The last two, of course, depend on the PCs caring about whatever it is the antagonist is going to harm or steal. Many fantasy/sci-fi stories (and D&D scenarios) use a cop-out and make the final result "the end of the world" and thus indirectly the protagonist/PCs, to force everyone involved to care about the stakes. However, a better solution is to just postpone those kinds of stories until the characters have grown a bit and acquired "stuff" to care about. For one-shots or new campaigns, escapes and mutual hunts work better.

Now, my main reason for writing this post wasn't to break down all the variations on this idea, but to point out that it works great for improvised mystery (InSpectres) as well. In InSpectres, your job as GM is to come up with an opening scenario (the characters are here, this stuff happens) and a few possible explanations for what it all means, but nothing is set in stone; what the players do determines what the solution to the mystery actually is. For example, when I ran the Lovecraftian variant (UnSpeakable) at a con,  my idea was to do a Lovecraft/Supernatural (TV series) crossover set in the '20s. I started the PCs as random customers at a roadside diner who see a car roaring past; there's a woman struggling to get out of the car and a creepy-looking driver. I had a historically-accurate road map and some ideas of what might be in different locations.

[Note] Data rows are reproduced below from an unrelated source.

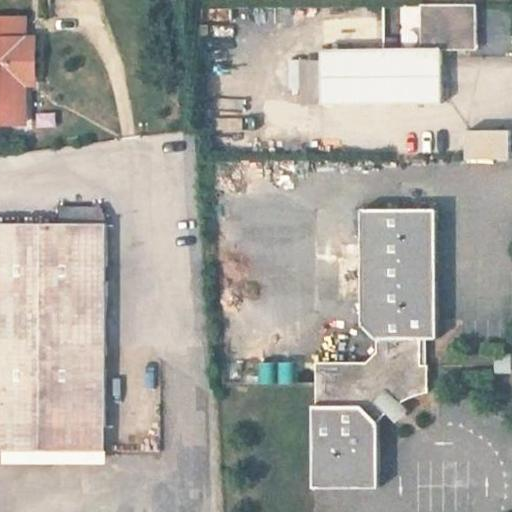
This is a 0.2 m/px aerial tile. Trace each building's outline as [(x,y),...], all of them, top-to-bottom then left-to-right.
[(420,51),(320,51),(321,105),(441,105),(441,52),(468,52),(468,39),(476,40),(475,6),(420,6),(420,51)] [(12,75),(31,75),(30,38),(16,39),(16,16),(0,16),(0,127),(13,127),(12,75)] [(511,58),(470,60),(471,78),(511,76),(511,58)] [(301,81),(321,81),(320,59),(301,60),(301,81)] [(32,84),(31,75),(12,75),(13,127),(20,127),(19,85),(32,84)] [(467,161),(511,160),(511,130),(467,130),(467,161)] [(432,334),(428,203),(353,205),(355,321),(370,335),(371,348),(360,359),(309,360),(310,404),(307,404),(309,485),(374,483),(373,420),(372,418),(379,411),(384,407),(379,402),(386,394),(392,400),(405,393),(423,387),(422,360),(416,360),(415,334),(432,334)] [(98,227),(0,228),(0,456),(102,455),(100,350),(98,227)]
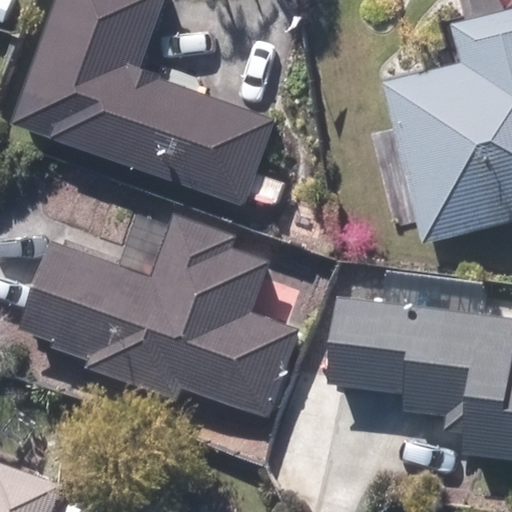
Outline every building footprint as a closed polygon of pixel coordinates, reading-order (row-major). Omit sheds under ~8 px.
[(62,0),(38,65),(73,78),(56,123),(248,192),(256,156),(286,147),(288,111),(142,59),(163,0),(62,0)] [(511,4),(468,6),(480,50),(387,75),(429,229),(511,207),(511,4)] [(166,271),(59,236),(34,313),(89,331),(83,349),(187,383),(193,366),(265,390),(291,313),(246,298),(261,255),(180,228),(166,271)] [(511,345),(511,343),(511,311),(347,299),(342,369),(414,375),(413,396),(482,401),(480,437),(511,440),(511,345)] [(0,511),(47,511),(62,474),(1,451),(0,454),(0,511)]
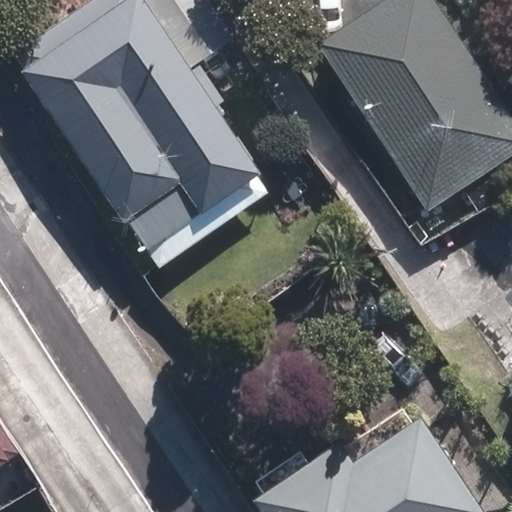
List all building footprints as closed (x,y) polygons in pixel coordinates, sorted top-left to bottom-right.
[(84,0),(0,55),(0,60),(111,229),(117,225),(151,272),(262,195),(241,165),(247,159),(229,140),(204,113),(215,106),(189,67),(226,43),(197,0),(84,0)] [(412,0),(381,0),(302,54),(417,220),(511,154),(511,143),(476,91),(501,74),(472,32),(447,49),(412,0)] [(511,419),(511,444),(508,448),(511,453),(511,378),(493,392),(511,419)] [(327,448),(251,499),(259,511),(470,511),(410,421),(340,468),(327,448)] [(0,443),(0,464),(9,458),(0,443)]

The players, as completely new players sometimes do, ignored the bait and just kept sitting and eating.

I didn't have formal guidelines like Zak's, but instinctively I knew that if the PCs refuse to go towards the adventure, the adventure should come to the PCs. I had an identical car with identical driver and female victim roar by. And another. And another, and so on, shifting the focus from "should we rescue the girl?" to "why are there all these creepy duplicates driving by?" The PCs go outside, other stuff happens there involving hell-hound-ish creatures, there's a brief moment where they barricade themselves inside the diner, they kill the creature, then they head into the wooded area behind the diner to investigate, discovering a stone slab that seals the entrance to a mysterious underground chamber.

None of this was planned. The "map" of the area was just "there's a diner here on the road, and most of the rest of the scenery is the town where I went to high school". All the other details were invented in response to what the players did; when they went to investigate stuff, they found stuff; when they retreated, stuff found them. Standard InSpectres die rolls determined whether these events were good or bad.

The reason why the players enjoyed the game and didn't feel railroaded was because they could change the way events unfolded; even if they didn't know that all the details were improvised, they still knew that they could choose where to go, what to do, and their success was determined by die rolls, not GM fiat.

And, although they may have been lost at the very beginning of the scenario, once things started rolling, they became less lost, even when things looked bad. That's because it felt like a familiar horror-movie pattern, and in fact was a familiar horror-movie pattern. Everyone knows what to do if you get trapped in a diner surrounded by monsters, because they've seen it several times already (figure out a way to kill 'em or distract 'em while you escape, or figure out a way to call for help.)

So the conclusion is: if you need to improvise (whether or not you planned to,) the hunter/hunted pattern works great for investigations.